Nashville Predators defenseman P.K. Subban remembers the first time he met Willie O'Ree.
Subban remembers his father Karl telling him as a child about O'Ree, who broke the NHL's color barrier when he made his debut with the Boston Bruins on Jan. 18, 1958, against the Montreal Canadiens, the team that would eventually draft and develop Subban and with which he would play his first six seasons in the NHL.
"It was pretty amazing just knowing what he's done for the game of hockey," Subban said. "He's such a significant individual. It was pretty special for me to meet him.
"He's a great hockey player but he's an even greater person in terms of the perseverance and the determination that he had to be successful."
O'Ree was an example back then for kids of various backgrounds that a future in hockey was possible.

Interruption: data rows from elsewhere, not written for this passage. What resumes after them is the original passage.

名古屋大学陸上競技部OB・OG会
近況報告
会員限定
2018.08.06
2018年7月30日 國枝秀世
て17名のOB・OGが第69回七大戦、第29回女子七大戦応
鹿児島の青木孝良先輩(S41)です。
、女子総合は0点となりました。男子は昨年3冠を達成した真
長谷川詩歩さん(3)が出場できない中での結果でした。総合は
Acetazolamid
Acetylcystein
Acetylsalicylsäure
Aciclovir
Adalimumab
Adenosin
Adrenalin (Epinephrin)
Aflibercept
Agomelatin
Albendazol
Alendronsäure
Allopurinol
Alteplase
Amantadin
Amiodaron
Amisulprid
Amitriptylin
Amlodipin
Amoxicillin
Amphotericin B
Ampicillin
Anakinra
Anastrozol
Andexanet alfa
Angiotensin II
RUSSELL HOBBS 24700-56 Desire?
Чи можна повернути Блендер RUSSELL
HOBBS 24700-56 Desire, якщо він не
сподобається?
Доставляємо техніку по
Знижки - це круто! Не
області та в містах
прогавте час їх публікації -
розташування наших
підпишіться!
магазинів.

Subban is in a similar position today to help further diversify the NHL by inspiring another generation of kids to do as he has.

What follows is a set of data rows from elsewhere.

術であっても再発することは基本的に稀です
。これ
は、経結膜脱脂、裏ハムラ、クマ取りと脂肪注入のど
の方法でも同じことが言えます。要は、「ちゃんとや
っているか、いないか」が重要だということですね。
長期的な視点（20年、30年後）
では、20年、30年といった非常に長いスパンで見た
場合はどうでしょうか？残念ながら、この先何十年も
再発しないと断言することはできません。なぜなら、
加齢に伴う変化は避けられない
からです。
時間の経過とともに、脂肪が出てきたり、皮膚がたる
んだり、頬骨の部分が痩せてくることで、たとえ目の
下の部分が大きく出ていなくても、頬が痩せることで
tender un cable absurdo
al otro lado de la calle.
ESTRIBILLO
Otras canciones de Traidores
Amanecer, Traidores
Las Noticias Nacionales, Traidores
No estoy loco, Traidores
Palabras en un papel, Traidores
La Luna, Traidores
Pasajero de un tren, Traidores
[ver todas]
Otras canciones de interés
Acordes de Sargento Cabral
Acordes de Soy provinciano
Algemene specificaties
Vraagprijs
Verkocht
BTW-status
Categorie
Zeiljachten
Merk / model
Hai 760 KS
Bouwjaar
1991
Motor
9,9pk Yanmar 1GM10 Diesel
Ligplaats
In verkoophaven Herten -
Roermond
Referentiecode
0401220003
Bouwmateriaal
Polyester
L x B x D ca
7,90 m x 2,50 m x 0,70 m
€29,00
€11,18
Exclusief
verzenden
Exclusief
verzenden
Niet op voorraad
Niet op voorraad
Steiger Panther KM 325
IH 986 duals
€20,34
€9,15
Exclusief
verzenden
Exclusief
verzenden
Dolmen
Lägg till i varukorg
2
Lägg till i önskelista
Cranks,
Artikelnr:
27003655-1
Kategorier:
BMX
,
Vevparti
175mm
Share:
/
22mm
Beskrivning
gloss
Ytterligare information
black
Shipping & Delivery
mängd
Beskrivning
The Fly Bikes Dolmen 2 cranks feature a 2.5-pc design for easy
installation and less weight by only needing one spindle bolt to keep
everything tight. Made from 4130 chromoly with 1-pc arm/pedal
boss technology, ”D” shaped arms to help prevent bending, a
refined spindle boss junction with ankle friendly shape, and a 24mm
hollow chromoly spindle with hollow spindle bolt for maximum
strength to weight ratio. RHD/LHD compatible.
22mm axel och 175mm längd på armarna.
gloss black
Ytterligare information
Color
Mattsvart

"I think I just want to focus on being the best player that I can be and being the best role model that I can be by just doing all the right things, not just for black kids or kids from different backgrounds, but for all kids who play the game," Subban said. "You want them to look at you in a positive light."
There is still a lot of work to be done in terms of opening hockey to new communities, and the NHL has a number of initiatives in place to make that happen.
O'Ree has been the NHL's Director of Youth Development and an ambassador for NHL Diversity since 1998, helping 36 youth hockey organizations and exposing more than 100,000 boys and girls of various backgrounds to the game every year as part of the NHL's Hockey is for Everyone initiative.
"I think they've done a great job to grow the game," Subban said, "finding new, creative ways to get people involved in new communities and new fan bases."